Head Robatayaki Chef Nobukawa offers diners a taste of the freshest and most seasonal of Japanese ingredients, displayed like jewels amongst handcrafted woven baskets, leaves and herbs at his live station. He allows the freshness of the produce he sources to speak for itself, grilling each diner’s selection of ingredients and pairing them with his secret homemade sauces.

Presiding over all of them is Executive Chef Moon Kyung Soo, who specialises in exciting kaiseki dishes that seamlessly blend modern and century-old Japanese culinary techniques.
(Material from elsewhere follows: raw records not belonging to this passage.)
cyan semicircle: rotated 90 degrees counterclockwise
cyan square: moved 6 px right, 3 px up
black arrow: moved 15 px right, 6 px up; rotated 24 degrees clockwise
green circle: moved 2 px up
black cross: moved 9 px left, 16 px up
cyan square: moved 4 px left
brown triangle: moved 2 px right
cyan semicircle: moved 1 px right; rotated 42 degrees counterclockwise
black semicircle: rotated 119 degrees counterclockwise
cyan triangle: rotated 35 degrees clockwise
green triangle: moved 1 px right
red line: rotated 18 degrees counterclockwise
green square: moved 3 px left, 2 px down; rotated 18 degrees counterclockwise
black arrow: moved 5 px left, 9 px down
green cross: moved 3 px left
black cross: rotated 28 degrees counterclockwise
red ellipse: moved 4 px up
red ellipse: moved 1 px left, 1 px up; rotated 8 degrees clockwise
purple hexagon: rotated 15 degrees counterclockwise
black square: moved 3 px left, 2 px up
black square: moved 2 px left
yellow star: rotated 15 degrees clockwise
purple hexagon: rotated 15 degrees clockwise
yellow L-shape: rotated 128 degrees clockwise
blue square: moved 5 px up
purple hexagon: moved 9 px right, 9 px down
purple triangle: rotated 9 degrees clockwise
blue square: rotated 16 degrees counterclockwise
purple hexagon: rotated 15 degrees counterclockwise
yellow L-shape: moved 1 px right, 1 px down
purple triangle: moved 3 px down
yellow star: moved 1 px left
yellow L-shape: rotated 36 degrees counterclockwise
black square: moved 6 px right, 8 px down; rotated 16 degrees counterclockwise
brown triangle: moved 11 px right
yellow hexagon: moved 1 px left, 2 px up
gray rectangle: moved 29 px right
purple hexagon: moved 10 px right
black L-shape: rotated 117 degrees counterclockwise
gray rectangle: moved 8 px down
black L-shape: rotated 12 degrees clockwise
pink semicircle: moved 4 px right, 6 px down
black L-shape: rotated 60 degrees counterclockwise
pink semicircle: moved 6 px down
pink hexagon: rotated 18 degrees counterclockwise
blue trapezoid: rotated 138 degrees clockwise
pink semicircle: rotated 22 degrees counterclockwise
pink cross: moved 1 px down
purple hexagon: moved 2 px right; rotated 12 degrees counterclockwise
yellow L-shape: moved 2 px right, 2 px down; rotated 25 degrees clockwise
Mikuni’s cuisine is complemented by the exceptional service and an extensive sake list provided by Singapore’s first certified Sake Sommelier, Nobuhiko Sano. The list includes a few select sake labels that are exclusive to Mikuni, a range of quality shochu and innovative sake cocktails.



Literally meaning “fireside-cooking”, robatayaki is a form of Japanese barbecue in which items of food on skewers are slow-grilled over hot charcoal. Robatayaki originates from the cooking techniques used in rustic farmhouses throughout Sendai, the largest city in the Touhoku (Northeast) region of Japan. Japanese fishermen cooked their catch over a charcoal fire using only an oar as a cooking utensil. In keeping with this tradition, robatayaki chefs today still use a wooden paddle to pass food to customers.

Japanese Restaurant Vocabulary

Stepping into an authentic Japanese restaurant can feel like entering another country. And when travelling to another country, it’s always helpful to learn a few key phrases of the local language.

Irrashaimase – This is the word the staff at most Japanese restaurants will say (or oftentimes shout) to guests as they enter. It simple means, “welcome.” You are not required to say anything in response.

Itadakimasu – Traditionally spoken before eating, similar to the phrase “bon appetit” in French or the phrase “selamat makan” in Indonesian. It literally conveys a sense of humble gratitude for the food you are about to receive.

Kampai – What you say when toasting beer or sake, the Japanese equivalent of “Cheers!”

Oishi – The Japanese word for delicious. If you want to tell your Japanese chef you like the food, use the phrase “Oishi desu!” meaning “It tastes great!”

Gochis?sama-deshita – A polite thing to say to your chef or the restaurant staff after you finish your meal. It literally means, “That was a feast.”